Use the below command to launch the Docker image. Make sure to update the below command with the required operating system. See the Support Matrix for a list of supported operating systems:

docker run -it --runtime=habana -e HABANA_VISIBLE_DEVICES=all -e OMPI_MCA_btl_vader_single_copy_mechanism=none --cap-add=sys_nice --net=host --ipc=host vault.habana.ai/gaudi-docker/1.17.1/${OS}/habanalabs/pytorch-installer-2.3.1:latest

Map Dataset to Docker

Make sure to download the dataset prior to running Docker and mount the location of your dataset to the Docker by adding the below flag. For example, host dataset location /opt/datasets/imagenet mounts to /datasets/imagenet inside the Docker:

-v /opt/datasets/imagenet:/datasets/imagenet

Note

OPTIONAL: Add the following flag to mount a local host share folder to the Docker in order to transfer files from Docker:

-v $HOME/shared:/root/shared

Run PyTorch on Habana Base AMI

Install PyTorch

This section describes how to obtain and install the PyTorch software package. Follow the instructions below to install PyTorch packages on a bare metal platform or virtual machine.

Note

Installing PyTorch with Docker is the recommended installation method and does not require additional steps. For further details, refer to Pull and Launch Docker Image - Intel Gaudi Vault section.

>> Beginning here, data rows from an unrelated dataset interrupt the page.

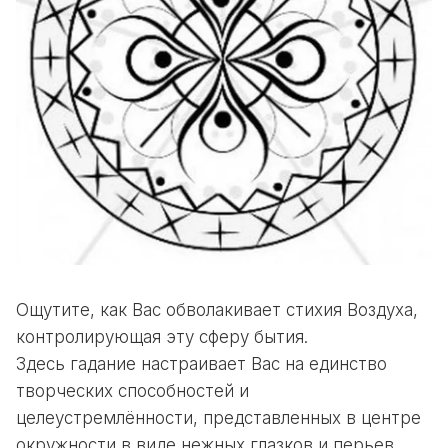
Ощутите, как Вас обволакивает стихия Воздуха,
контролирующая эту сферу бытия.
Здесь гадание настраивает Вас на единство
творческих способностей и
целеустремлённости, представленных в центре
окружности в виде нежных глазков и перьев.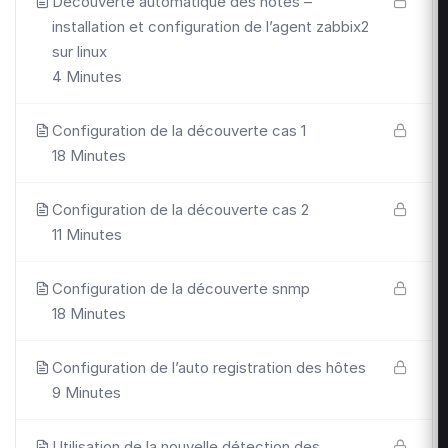
Découverte automatique des hôtes –
installation et configuration de l’agent zabbix2
sur linux
4 Minutes
Configuration de la découverte cas 1
18 Minutes
Configuration de la découverte cas 2
11 Minutes
Configuration de la découverte snmp
18 Minutes
Configuration de l’auto registration des hôtes
9 Minutes
Utilisation de la nouvelle détection des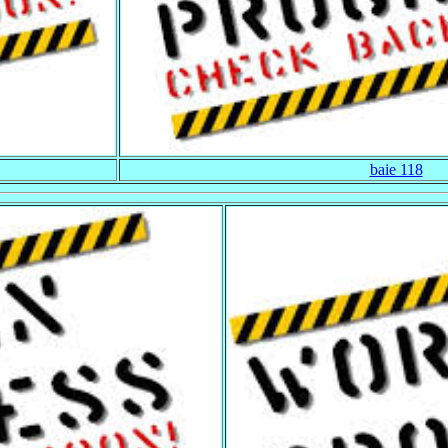
baie 118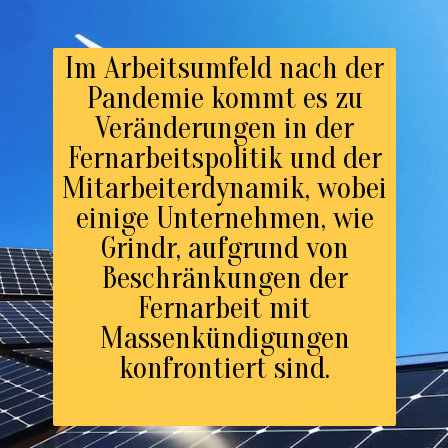
Im Arbeitsumfeld nach der
Pandemie kommt es zu
Veränderungen in der
Fernarbeitspolitik und der
Mitarbeiterdynamik, wobei
einige Unternehmen, wie
Grindr, aufgrund von
Beschränkungen der
Fernarbeit mit
Massenkündigungen
konfrontiert sind.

Intel Gaudi PyTorch packages consist of:

  • torch - PyTorch framework package with Intel Gaudi support.

  • habana-torch-plugin - Libraries and modules needed to execute PyTorch on single card, single-server and multi-server setup.

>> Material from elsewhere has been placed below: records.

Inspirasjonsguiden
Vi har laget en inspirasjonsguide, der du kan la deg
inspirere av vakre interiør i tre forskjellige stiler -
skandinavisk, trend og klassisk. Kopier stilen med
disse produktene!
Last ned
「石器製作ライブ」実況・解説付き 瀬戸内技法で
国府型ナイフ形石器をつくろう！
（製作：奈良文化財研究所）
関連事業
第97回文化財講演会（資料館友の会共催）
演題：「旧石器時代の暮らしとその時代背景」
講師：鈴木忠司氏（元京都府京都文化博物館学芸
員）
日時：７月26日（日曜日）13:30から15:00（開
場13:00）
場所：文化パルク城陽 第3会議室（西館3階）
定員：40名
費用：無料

  • habana-torch-dataloader - Intel Gaudi multi-threaded dataloader package.

  • torchvision and torchaudio - Torchvision and Torchaudio packages compiled in torch environment. No Gaudi specific changes in this package.

  • habana-gpu-migration - The library for the GPU Migration toolkit.

  • torch-tb-profiler - The Tensorboard plugin used to display Gaudi-specific information on TensorBoard.

  1. Run the hl-smi tool to confirm the Intel Gaudi software version installed. You will need to use the correct version of the installer based on the version you are running. For example, if the installed version is 1.17.0, you should see the below:

    HL-SMI Version:       hl-1.17.0-XXXXXXX
    Driver Version:       1.17.0-XXXXXX
    
  2. Install the Intel Gaudi PyTorch environment by running the following command:

    wget -nv https://vault.habana.ai/artifactory/gaudi-installer/1.17.1/habanalabs-installer.sh
    chmod +x habanalabs-installer.sh
    ./habanalabs-installer.sh install -t dependencies
    ./habanalabs-installer.sh install --type pytorch --venv
    

Note

  • Installing dependencies requires sudo permission.

  • Verify that PyTorch is already installed in the path listed in the PYTHONPATH environment variable. If it is, uninstall it before proceeding or remove the path from the PYTHONPATH.

  • This script supports fresh installations only. SW upgrades are not supported.

The -- venv flag installs PyTorch inside the virtual environment. The default virtual environment folder is $HOME/habanalabs-venv. To override the default, run the following command:

export HABANALABS_VIRTUAL_DIR=xxxx

Model References Requirements

Some PyTorch models need additional Python packages. They can be installed using Python requirements files provided in Model References repository. Refer to Model References repository for detailed instructions on running PyTorch models.

Set up Python for Models

Using your own models requires setting Python 3.10 as the default Python version. If Python 3.10 is not the default version, replace any call to the Python command on your model with $PYTHON and define the environment variable as below:

export PYTHON=/usr/bin/python3.10

Running models from Intel Gaudi Model References GitHub repository, requires the PYTHON environment variable to match the supported Python release:

export PYTHON=/usr/bin/<python version>

Note

The Python version depends on the operating system. Refer to the Support Matrix for a full list of supported operating systems and Python versions.